O tucano adverte que o mais importante é que essa mudança possa estimular uma transformação cultural nas relações de trabalho, incentivando as organizações a olharem para o trabalhador não apenas como força produtiva, mas como indivíduo que precisa de condições adequadas para preservar sua saúde física e mental.
Sebba lembra que, como médico, sabe que problemas como estresse crônico, ansiedade e síndrome de Burnout têm impacto direto na saúde das pessoas, na produtividade e até no desenvolvimento de doenças físicas. "Portanto, quando a legislação passa a exigir que as empresas identifiquem e gerenciem esses riscos, estamos falando de prevenção e cuidado com o ser humano de forma integral."

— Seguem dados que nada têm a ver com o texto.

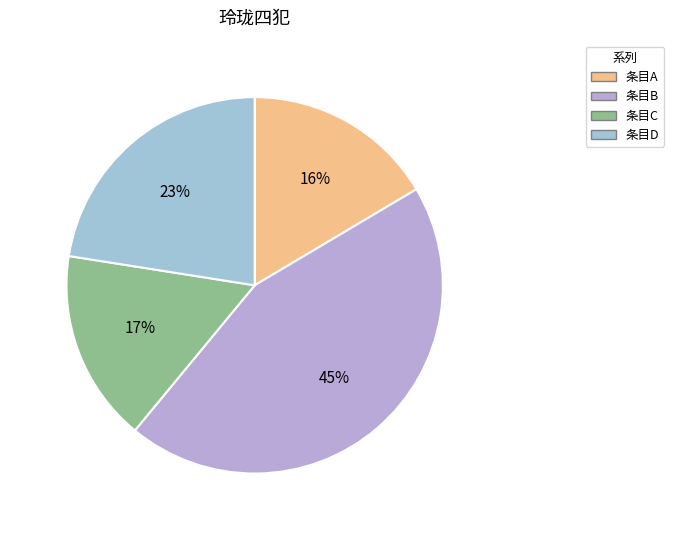

How many segments does this pie chart have?

4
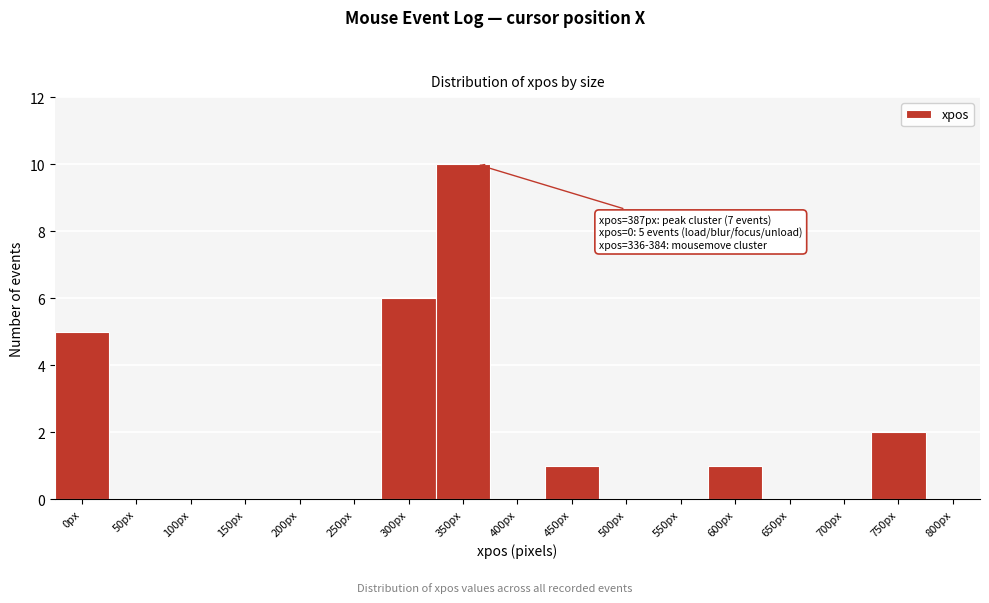

Reading left to right, list all the values displayed in this chart.

0px=5	50px=0	100px=0	150px=0	200px=0	250px=0	300px=6	350px=10	400px=0	450px=1	500px=0	550px=0	600px=1	650px=0	700px=0	750px=2	800px=0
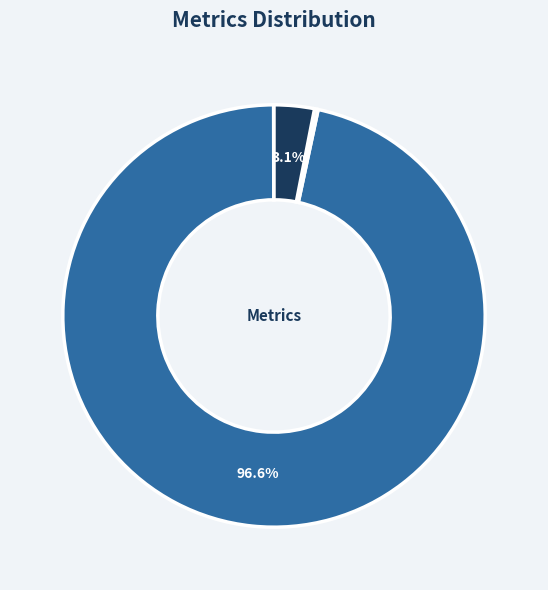

Is there any slice that represents more than half of the pie?

Yes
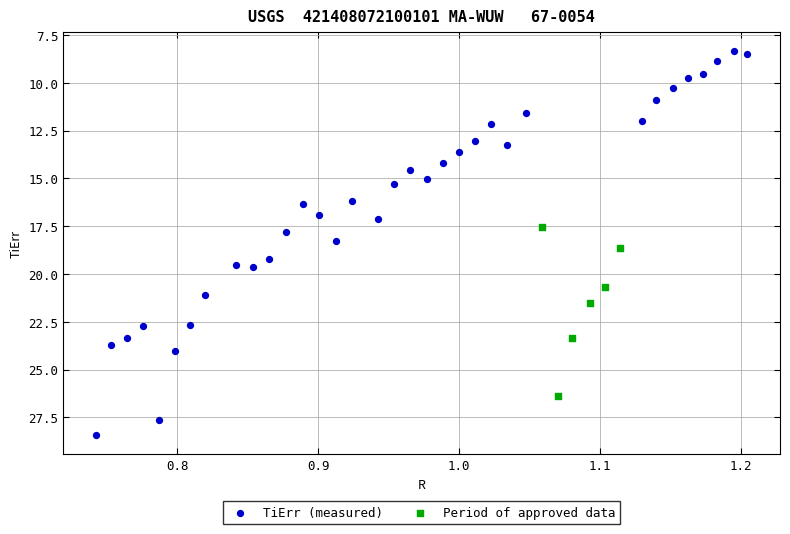

Which series contains the lowest Y value?

TiErr (measured)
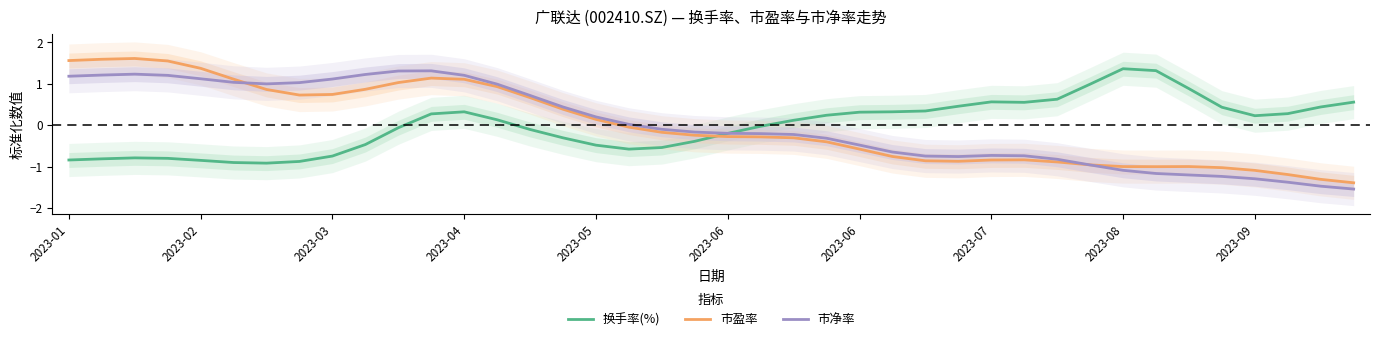

Rank the series by their maximum value, from highest to lowest.

市盈率, 换手率(%), 市净率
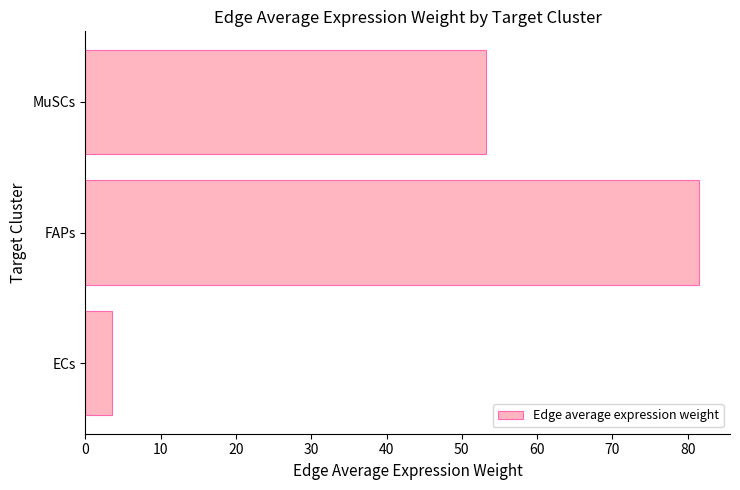

What is the difference between the maximum and minimum values?

78.1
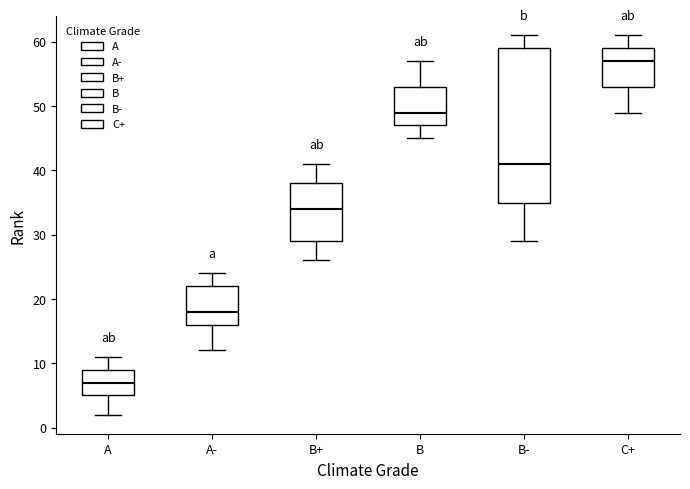

Reading left to right, read every box against the y-axis: the position of its median line, the range the box covers, and the ends of its whiskers. The values are not printed on the chart, so give them approximately, as read against the axis.

A: median 7, box 5 to 9, whiskers 2 to 11
A-: median 18, box 16 to 22, whiskers 12 to 24
B+: median 34, box 29 to 38, whiskers 26 to 41
B: median 49, box 47 to 53, whiskers 45 to 57
B-: median 41, box 35 to 59, whiskers 29 to 61
C+: median 57, box 53 to 59, whiskers 49 to 61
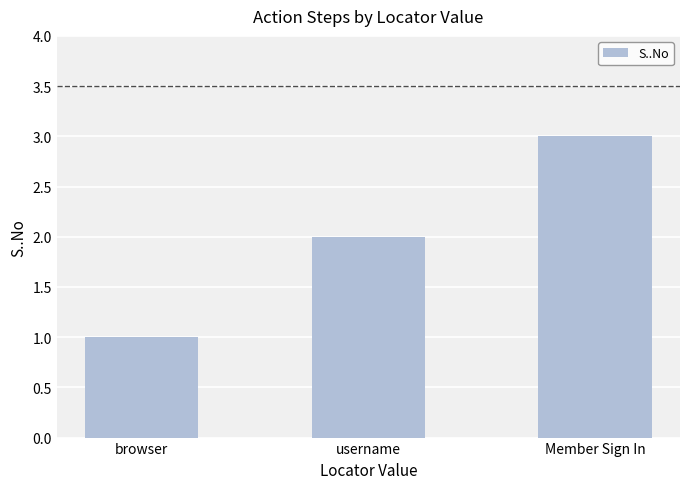

What is the smallest value displayed?

1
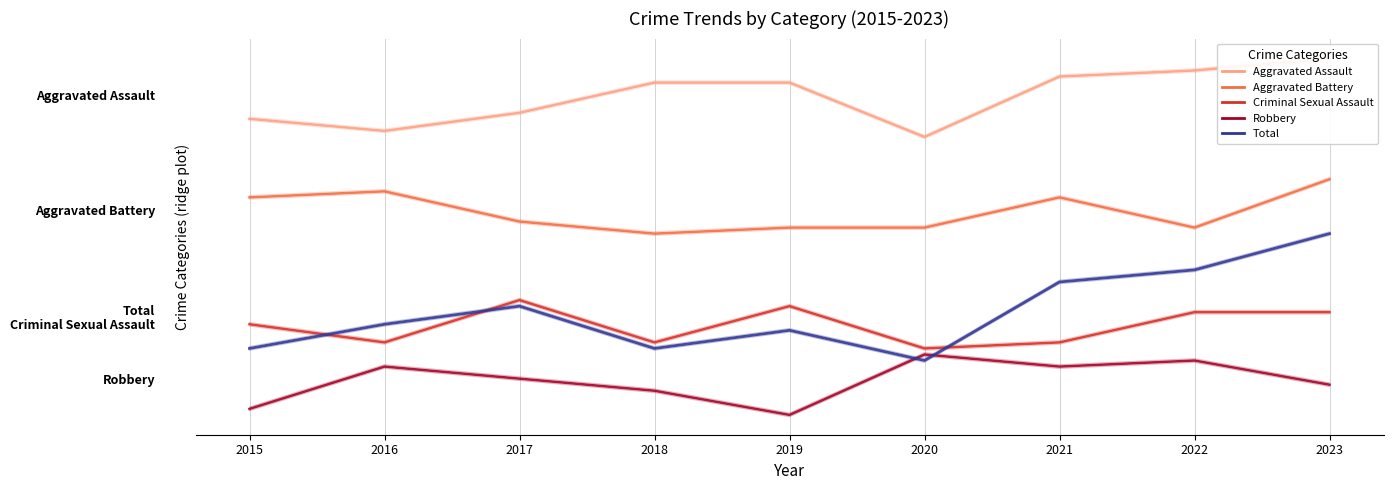

Rank the categories by Total value from lowest to highest.

2020, 2015, 2018, 2019, 2016, 2017, 2021, 2022, 2023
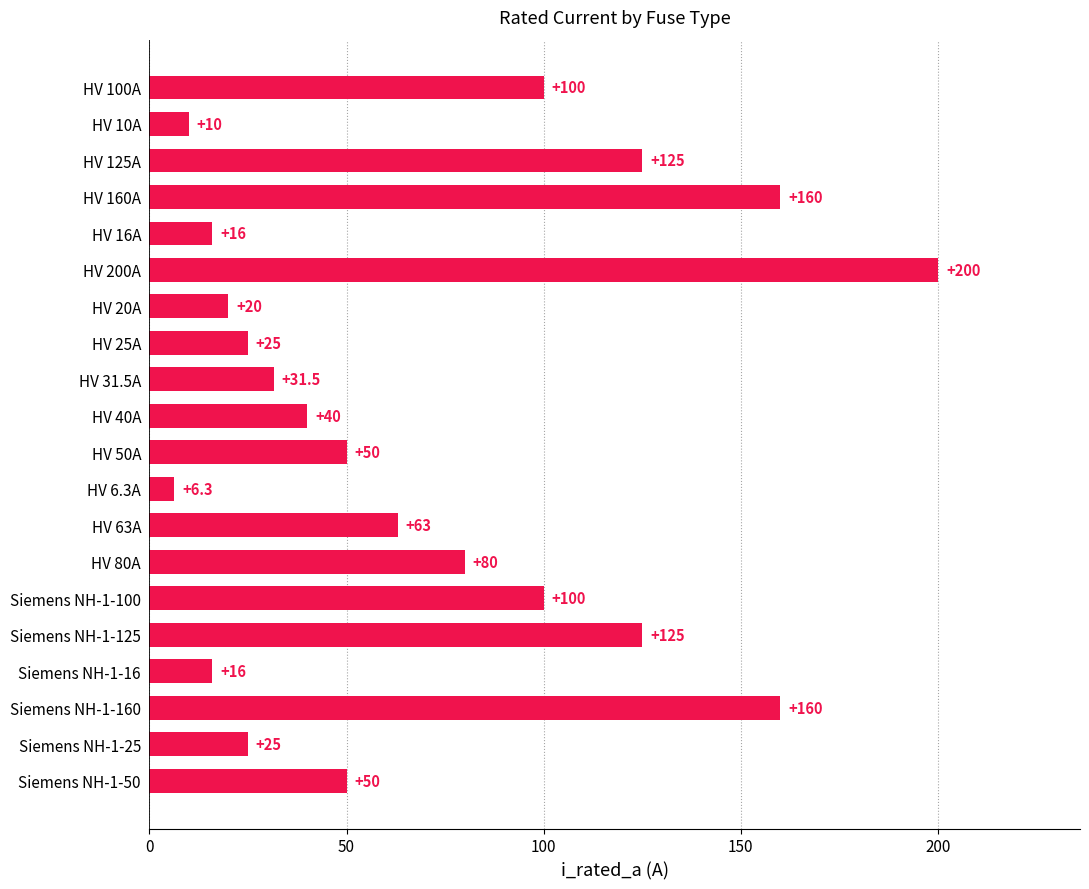

Is it true that the value at HV 20A is 5.0?

False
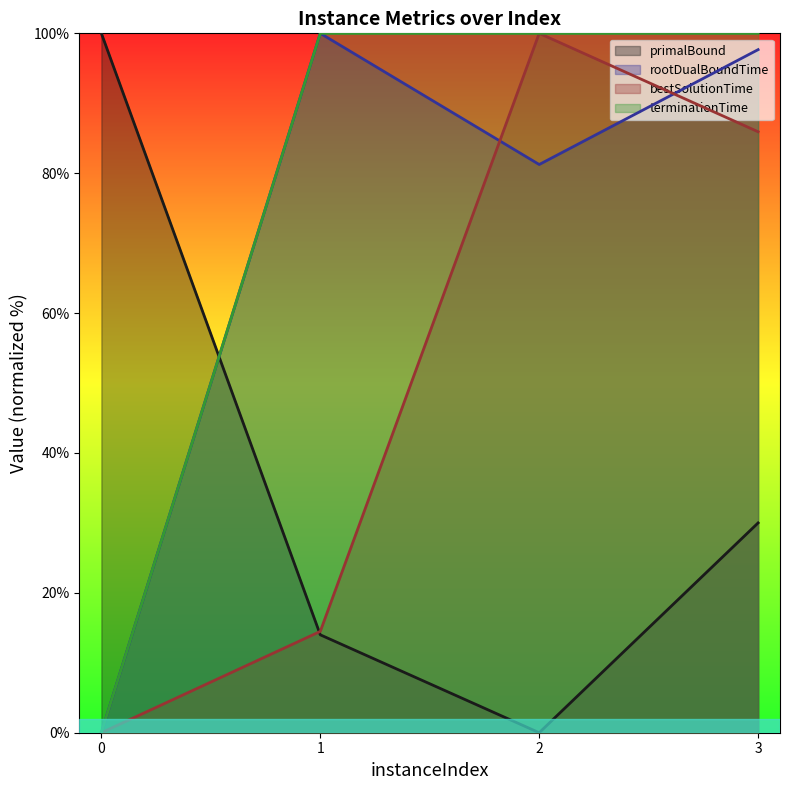

The value of bestSolutionTime at 3 is 121.3. True or false?

False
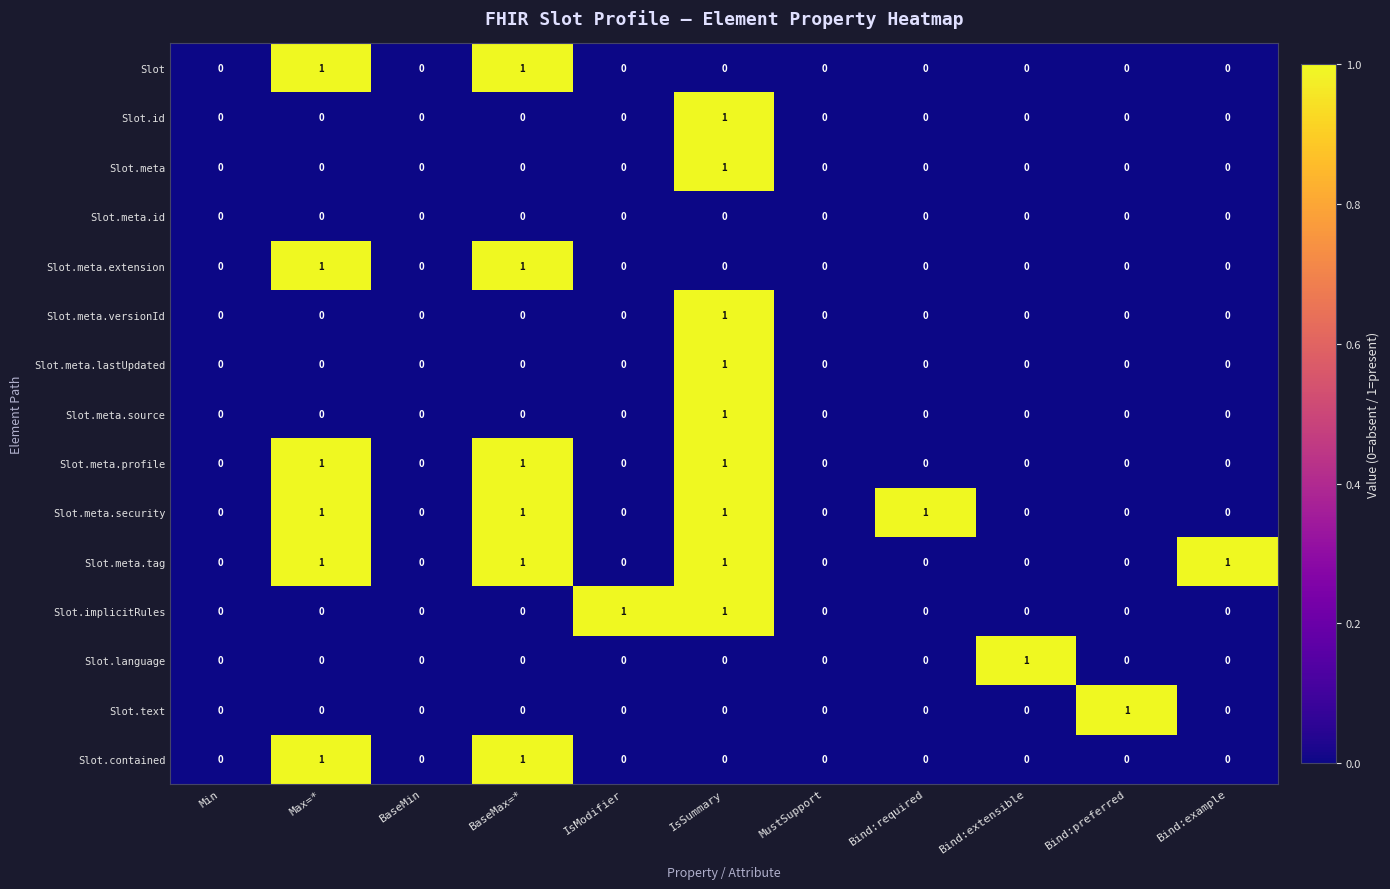

At which category is the sum across all series the highest?

IsSummary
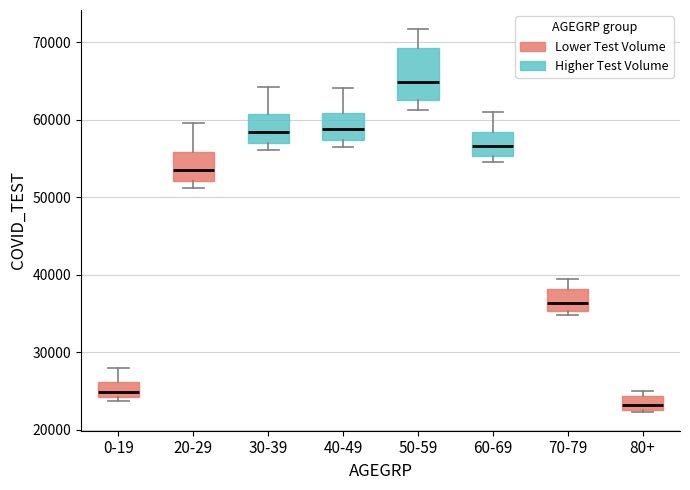

Comparing the boxes themselves (not the whiskers), which one is the tallest?

50-59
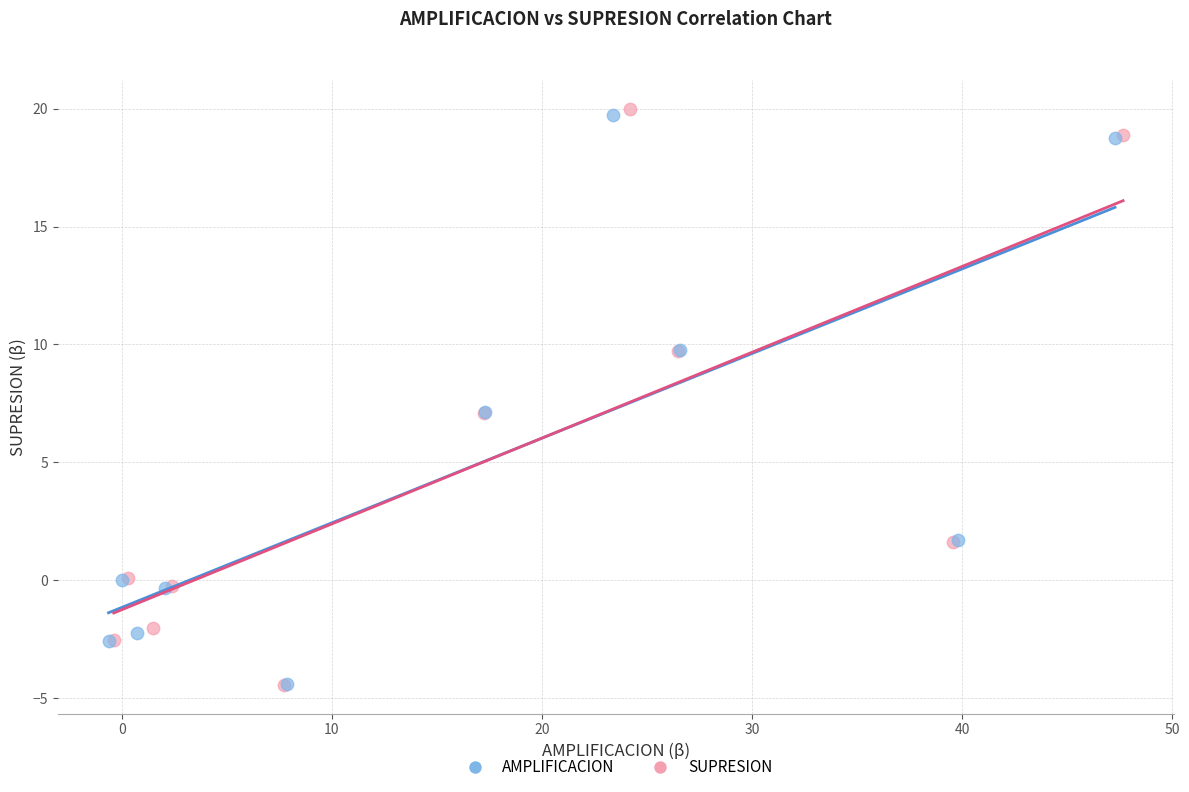

Which series has the largest Y range (max minus min)?

SUPRESION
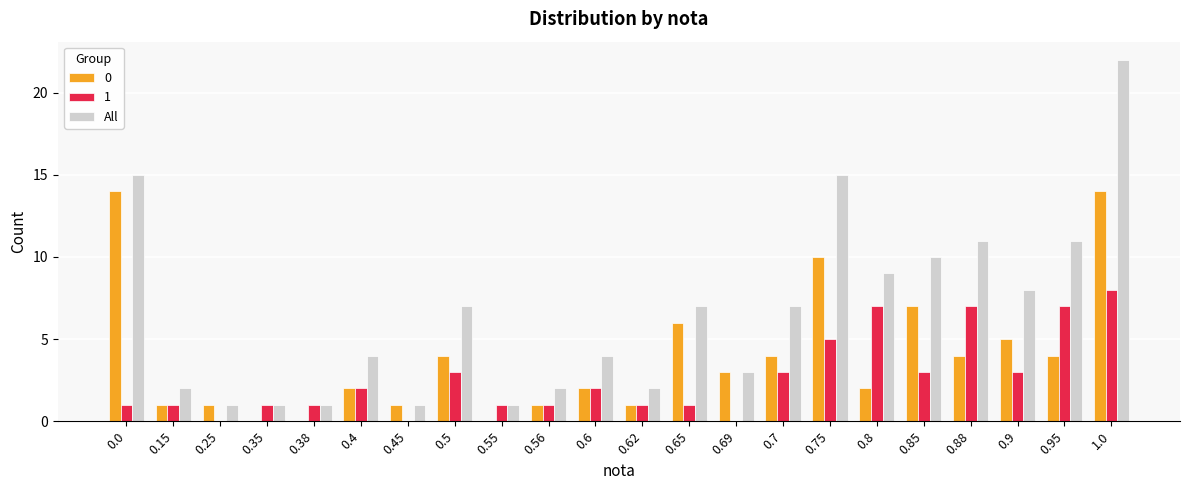

The 1 series shows 2 at 0.75. True or false?

False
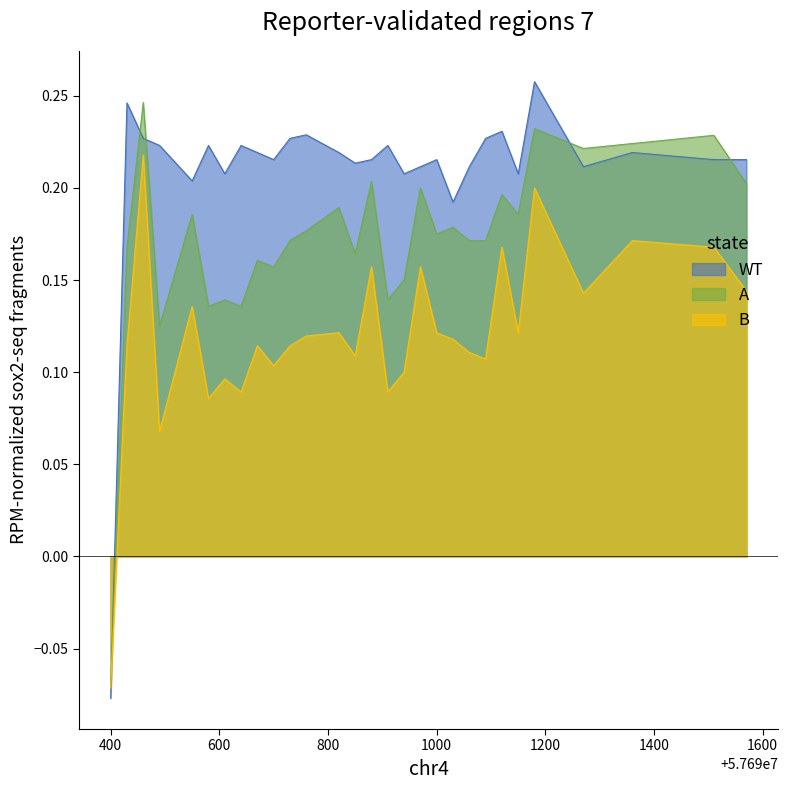

Which category has the lowest value in the A series?

400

O parlamentar avalia que a implementação dessas medidas também abre espaço para a atuação de diversos profissionais, como psicólogos, médicos do trabalho e especialistas em saúde ocupacional, fortalecendo uma cultura de ambientes laborais mais saudáveis.
Olhar ampliado
O legislador afirma que a atualização da NR-1 amplia o olhar sobre a saúde do trabalhador ao incluir os fatores psicossociais relacionados ao trabalho. Isso significa reconhecer que o ambiente profissional também influencia diretamente na saúde mental das pessoas.
"Em Goiás, esperamos que essa regulamentação ajude a fortalecer políticas de prevenção, melhorar as condições de trabalho e estimular as empresas a adotarem práticas mais responsáveis com o bem-estar dos colaboradores”, ressalta Gustavo Sebba.
Ele entende que a Casa de Leis pode contribuir estimulando o debate público sobre saúde mental no ambiente de trabalho, promovendo audiências públicas, seminários e ações de conscientização. Além disso, a Comissão de Saúde pode acompanhar a implementação da norma, buscando dialogar com entidades empresariais, sindicatos e especialistas, incentivando boas práticas nas empresas goianas.
Sebba avalia que “a norma tem potencial para melhorar o atual cenário, principalmente se houver compromisso das empresas com a implementação efetiva das medidas. Ambientes de trabalho mais saudáveis contribuem para reduzir o adoecimento, melhorar a qualidade de vida e aumentar a produtividade”.
Por fim, o deputado diz que é importante que esse debate seja feito com responsabilidade e foco em soluções concretas, pois a saúde mental precisa ser tratada com a mesma seriedade que a saúde física.
Ele coloca que o trabalho deve ser um espaço de desenvolvimento e dignidade, não de adoecimento. "Normas como a atualização da NR-1 representam um avanço ao estimular uma cultura de prevenção e cuidado com o trabalhador, algo fundamental para uma sociedade mais equilibrada e produtiva."